Kopf
Der Oberste Gerichtshof hat durch den Senatspräsidenten des Obersten Gerichtshofes Dr. Samsegger als Vorsitzenden und durch die Hofräte des Obersten Gerichtshofes Dr. Schobel, Dr. Melber, Dr. Schlosser und Dr. Redl als weitere Richter in der Pflegschaftssache der mj. Kinder 1) Nicola B***, geboren am 24. April 1978, 2) Christian B***, geboren am 28. Dezember 1979, infolge Revisionsrekurses des ehelichen Vaters Richard B***, Angestellter, 1232 Wien, Anton Baumgartner Straße 44/A1/142, vertreten durch Dr.

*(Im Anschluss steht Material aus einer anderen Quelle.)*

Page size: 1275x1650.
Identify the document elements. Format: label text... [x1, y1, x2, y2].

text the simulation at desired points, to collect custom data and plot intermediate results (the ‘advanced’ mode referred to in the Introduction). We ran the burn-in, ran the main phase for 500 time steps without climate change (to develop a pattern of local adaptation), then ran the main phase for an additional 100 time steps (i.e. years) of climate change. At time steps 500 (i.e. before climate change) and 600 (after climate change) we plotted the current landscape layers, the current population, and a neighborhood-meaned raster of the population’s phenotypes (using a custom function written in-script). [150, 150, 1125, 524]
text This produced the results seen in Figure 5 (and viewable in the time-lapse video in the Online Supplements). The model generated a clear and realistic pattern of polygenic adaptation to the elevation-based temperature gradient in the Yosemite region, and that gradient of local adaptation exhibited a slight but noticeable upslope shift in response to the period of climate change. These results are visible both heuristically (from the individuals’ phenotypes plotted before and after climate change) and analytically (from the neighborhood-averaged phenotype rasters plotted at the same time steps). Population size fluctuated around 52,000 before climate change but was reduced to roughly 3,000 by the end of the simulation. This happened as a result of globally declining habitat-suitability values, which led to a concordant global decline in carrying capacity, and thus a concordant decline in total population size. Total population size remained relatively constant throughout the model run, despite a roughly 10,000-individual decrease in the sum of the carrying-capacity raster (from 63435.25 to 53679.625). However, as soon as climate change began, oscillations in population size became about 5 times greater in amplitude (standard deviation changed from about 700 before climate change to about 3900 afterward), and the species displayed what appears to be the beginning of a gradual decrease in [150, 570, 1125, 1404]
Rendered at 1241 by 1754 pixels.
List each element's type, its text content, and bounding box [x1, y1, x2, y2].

Karl Zach, Rechtsanwalt in Wien, gegen den Beschluß des Landesgerichtes für ZRS Wien als Rekursgericht vom 14. September 1989, GZ. 47 R 628/89-35, womit der Beschluß des Bezirksgerichtes Liesing vom 31. Juli 1989, GZ. 1 P 233/87-32, bestätigt wurde, folgenden
Beschluß
gefaßt:
Spruch
Der Revisionsrekurs wird zurückgewiesen.
Text
Begründung:
Die am 24. April 1978 geborene Nicola B*** und der am 28. Dezember 1979 geborene Christian B*** sind eheliche Kinder des Richard und der Heidi B***. Die Ehe der Eltern wurde mit rechtskräftigem Urteil des Bezirksgerichtes Liesing vom 20. Oktober 1988 aus dem alleinigen Verschulden der gegenüber dem Vater um 18 Jahre jüngeren Mutter geschieden. Während die Eltern bereits am 14. Juli 1988 eine Vereinbarung darüber erzielt haben, daß die Obsorge für die Tochter Nicola dem Vater allein zukommen soll und diese Vereinbarung mit dem insoweit in Rechtskraft erwachsenen Beschluß des Erstgerichtes vom 8. Februar 1989, ON 21, pflegschaftsbehördlich genehmigt worden ist, liegen widerstreitende Anträge der Eltern in Ansehung der Obsorge für den Sohn Christian vor. Sowohl der Vater als auch die Mutter wollen für ihn künftig allein zur Obsorge berechtigt und verpflichtet sein. Das Erstgericht sprach zunächst mit Beschluß vom 8. Februar 1989, ON 21, bestätigt durch den Beschluß des Rekursgerichtes vom 20. April 1989, ON 24, aus, daß die Obsorge für den Sohn Christian mit Wirksamkeit bis 31. August 1989 der Mutter allein zukomme, und behielt sich eine endgültige Entscheidung für die Zeit ab 1. September 1989 vor. Dieser vorläufigen Entscheidung über die Obsorge für den Sohn Christian lagen im wesentlichen folgende Tatsachenfeststellungen zugrunde:
Die Mutter unterhielt seit August 1987 ehewidrige Beziehungen zu Helmut F***. Am 20. Oktober 1987 zog sie unter Mitnahme des Sohnes Christian zu Helmut F*** in dessen Wohnung nach Wien 13, Lainzerbachstraße 13/3. Um den Jahreswechsel 1987/88 übersiedelte Helmut F*** mit der Mutter und dem Sohn Christian nach Wien 23, Anton Baumgartner Straße 4/C8/067, in die Nähe der Ehewohnung und der von Christian besuchten Volksschule. Anfang Februar 1988 kehrte die Mutter mit Christian wieder in die Ehewohnung zum Vater und der Tochter Nicola zurück. Sie unterhielt aber weiterhin Kontakte zu Helmut F***, zu dem sie am 3. Juli 1988 - abermals unter Mitnahme des Sohnes Christian - wieder übersiedelte.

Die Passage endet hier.